High Density Weapon Storage:
Reverse Bi-Fold Doors vs. Bi-Fold Doors

We detailed how High Density Weapon Storage Systems are configured in a previous post: See High Density Weapon Storage blog post for more details.

Combat Weapon Racks Reverse Bi-Fold Doors

Once the system is installed and is in use, system functionality comes into play. There are four types of door systems available with weapon racks.

This post is going to compare Reverse Bi-Fold doors vs. Bi-Fold Doors on high density weapon storage systems.

Reverse Bi-Fold doors fold in half on the face of the weapon cabinet, allowing carriages to be rolled without fully closing weapon rack doors.

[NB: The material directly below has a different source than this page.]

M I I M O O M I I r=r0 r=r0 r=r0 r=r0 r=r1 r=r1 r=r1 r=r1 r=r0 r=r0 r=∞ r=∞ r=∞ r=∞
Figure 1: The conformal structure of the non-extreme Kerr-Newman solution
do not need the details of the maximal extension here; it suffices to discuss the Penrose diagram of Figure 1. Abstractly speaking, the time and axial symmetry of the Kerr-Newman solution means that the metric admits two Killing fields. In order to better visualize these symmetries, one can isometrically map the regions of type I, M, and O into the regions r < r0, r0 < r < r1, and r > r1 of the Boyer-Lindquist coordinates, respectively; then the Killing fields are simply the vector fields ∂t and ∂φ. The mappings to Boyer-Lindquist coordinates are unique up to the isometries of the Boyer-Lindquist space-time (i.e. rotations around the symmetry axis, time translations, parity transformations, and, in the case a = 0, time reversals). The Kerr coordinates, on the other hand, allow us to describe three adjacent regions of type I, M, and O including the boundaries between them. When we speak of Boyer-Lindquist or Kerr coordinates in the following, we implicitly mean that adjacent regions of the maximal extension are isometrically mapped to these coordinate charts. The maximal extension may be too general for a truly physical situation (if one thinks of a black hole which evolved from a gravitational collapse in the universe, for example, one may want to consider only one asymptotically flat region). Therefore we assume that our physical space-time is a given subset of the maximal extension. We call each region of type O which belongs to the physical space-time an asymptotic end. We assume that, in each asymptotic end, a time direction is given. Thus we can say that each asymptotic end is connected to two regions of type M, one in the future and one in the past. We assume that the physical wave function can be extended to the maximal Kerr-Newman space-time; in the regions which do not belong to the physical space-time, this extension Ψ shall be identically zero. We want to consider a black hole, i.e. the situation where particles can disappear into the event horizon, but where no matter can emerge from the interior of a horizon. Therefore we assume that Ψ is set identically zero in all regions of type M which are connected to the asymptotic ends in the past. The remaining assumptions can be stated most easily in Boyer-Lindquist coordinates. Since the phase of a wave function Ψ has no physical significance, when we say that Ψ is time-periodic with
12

This also keeps the aisle clear for armorers to store and retrieve weapons and gear.

By minimizing their storage footprint, Reverse Bi-Fold doors inherently increase production in the armory and minimize their storage footprint.

Bi-Fold doors fold in half and stick out from the two outside corners of weapon cabinets when open. When two racks face each other with an aisle between the racks, facing bi-fold weapon rack doors take up 9.5″ of aisle space on each side of the aisle, effectively reducing aisle spacing by 19 inches.

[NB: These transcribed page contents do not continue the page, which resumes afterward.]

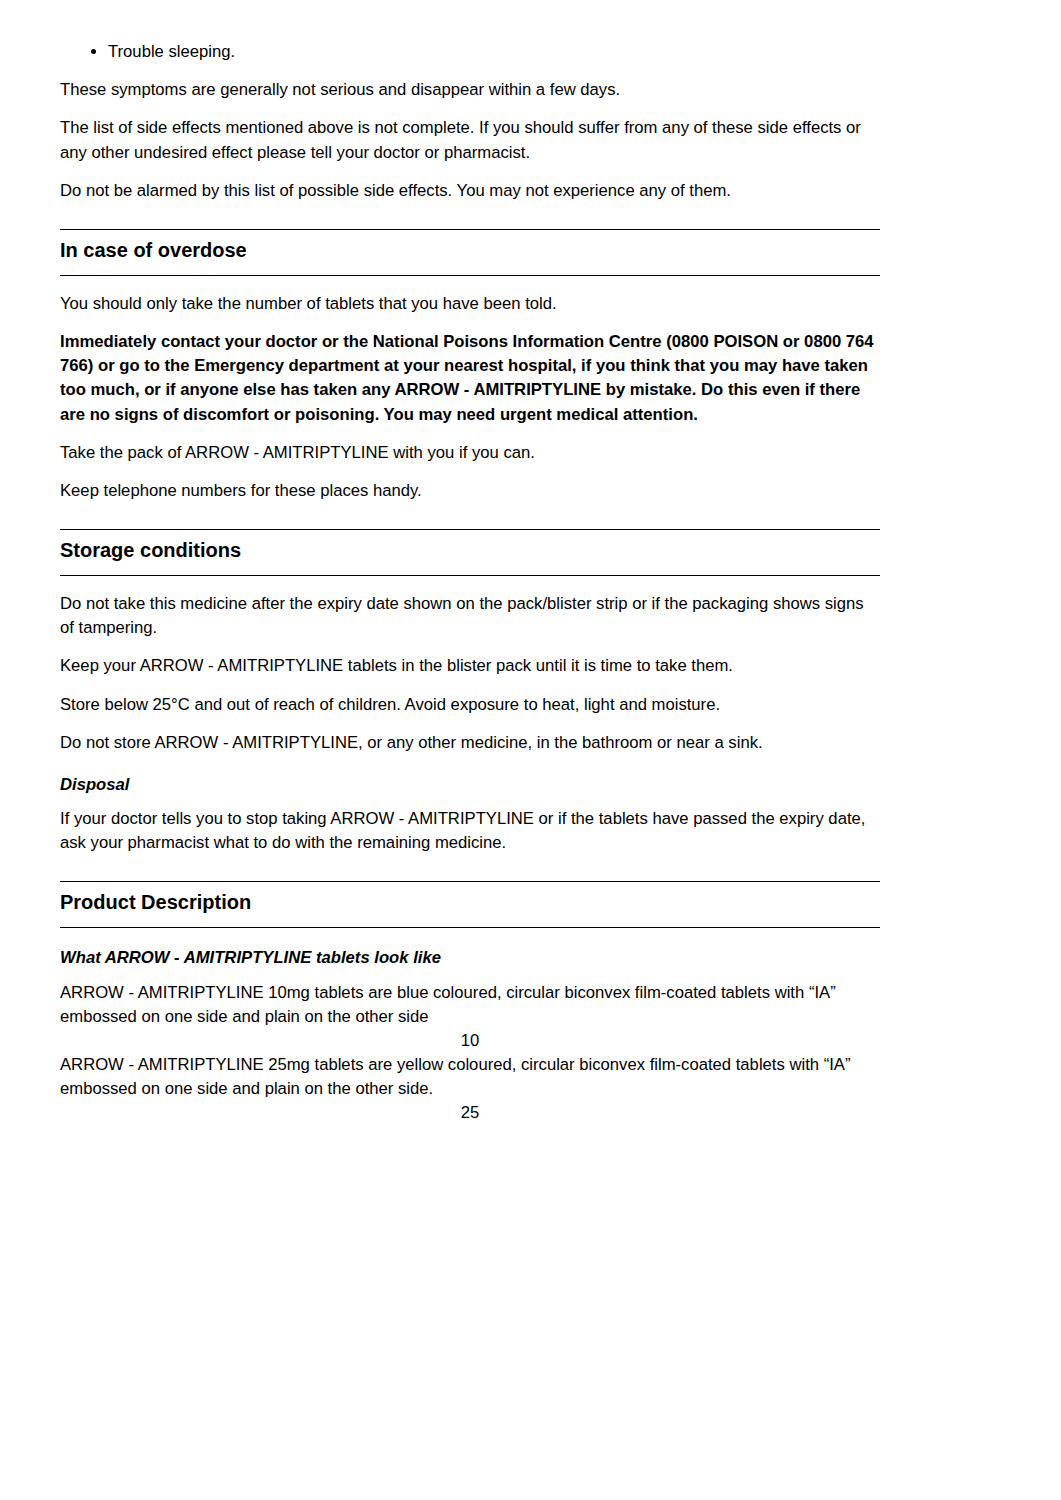Trouble sleeping.
These symptoms are generally not serious and disappear within a few days.
The list of side effects mentioned above is not complete. If you should suffer from any of these side effects or any other undesired effect please tell your doctor or pharmacist.
Do not be alarmed by this list of possible side effects. You may not experience any of them.
In case of overdose
You should only take the number of tablets that you have been told.
Immediately contact your doctor or the National Poisons Information Centre (0800 POISON or 0800 764 766) or go to the Emergency department at your nearest hospital, if you think that you may have taken too much, or if anyone else has taken any ARROW - AMITRIPTYLINE by mistake. Do this even if there are no signs of discomfort or poisoning. You may need urgent medical attention.
Take the pack of ARROW - AMITRIPTYLINE with you if you can.
Keep telephone numbers for these places handy.
Storage conditions
Do not take this medicine after the expiry date shown on the pack/blister strip or if the packaging shows signs of tampering.
Keep your ARROW - AMITRIPTYLINE tablets in the blister pack until it is time to take them.
Store below 25°C and out of reach of children. Avoid exposure to heat, light and moisture.
Do not store ARROW - AMITRIPTYLINE, or any other medicine, in the bathroom or near a sink.
Disposal
If your doctor tells you to stop taking ARROW - AMITRIPTYLINE or if the tablets have passed the expiry date, ask your pharmacist what to do with the remaining medicine.
Product Description
What ARROW - AMITRIPTYLINE tablets look like
ARROW - AMITRIPTYLINE 10mg tablets are blue coloured, circular biconvex film-coated tablets with “IA” embossed on one side and plain on the other side
10
ARROW - AMITRIPTYLINE 25mg tablets are yellow coloured, circular biconvex film-coated tablets with “IA” embossed on one side and plain on the other side.
25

With a standard 36″ W aisle as a minimum aisle for egress, this creates a pinch point between weapon racks for armorers with the armorers forced to constantly open and then close weapon rack doors.

High density weapon storage systems are plagued by this issue, with the lock rods wear and tear also causing issues for the racks.

SecureIt Failed Bi-Fold Doors in Weapon Storage System
Combat Weapon Storage System Superior Bi-Fold Doors

COMPETITOR
High Density Mobile
Weapon Storage System

  • Bi-Fold Doors fold in half off of corners of cabinet 9.5″ sticking straight into the aisle.
  • Bi-Fold Doors on opposite racks also take up 9.5″ of aisle space.
  • Facing weapon racks with Bi-Fold Doors lose 53% of aisle spacing to open doors, severely restricting workflow for armorers.
  • Bi-Fold Doors require constant opening and closing to clear aisle space and to collapse aisles for armorers.
  • Bi-Fold Doors require doors to be closed to collapse aisles and open any adjacent aisles.

COMBAT
High Density Mobile
Weapon Storage System

  • Reverse Bi-Fold Doors fold in half on front of weapon rack, minimizing aisle obstructions and allowing for more storage in less physical floor space.
  • Access to half of the weapon rack interior without touching a door.
  • Reverse Bi-Fold Doors fold in half allowing carriages to be collapsed to open adjacent aisles without locking each rack door.
  • Mobile Carriage bumpers keep Reverse Bi-Fold Doors from being damaged when carriages are collapsed to open aisles.
  • All doors can be opened in mobile carriage systems without obstructing aisles or workflow.
Weapon Storage Space & Workflow

Why Workflow Matters?

Bi-Fold doors open straight out off the corners of the weapon rack, sticking out into the aisle unless the doors are fully closed. When placed on top of mobile carriages, this presents a major spacing issue as the doors when open do not allow carriages to be rolled without obstructing and reducing aisle access and also potential damage to doors.

This requires armorers to constantly open and close doors, drastically reducing workflow in the arms room. Opening and closing doors increases the amount of time armorers need to issue weapons.

Armory Spacing with Bi-Folding Doors
Armory Spacing with Reverse Bi-Folding Doors

COMPETITOR
High Density Mobile
Weapon Storage System

  • Competitors Bi-Fold Doors CANNOT be left open to move carriages as it restricts access.
  • Workflow and aisle space is restricted and reduced with bi-fold weapon rack doors obstructing doors.
  • Constant opening of closing of doors wears out locking mechanism on bi-fold weapon rack doors.

COMBAT
High Density Mobile
Weapon Storage System

  • All Reverse Bi-Fold Doors can be folded open on every weapon rack & NOT restrict access or reduce system aisle access.
  • Workflow is increased without having to constantly open and close weapon rack doors every time an aisle is access.
  • Weapon rack storage capacity is increased, requiring less overall floor space for the weapon rack system.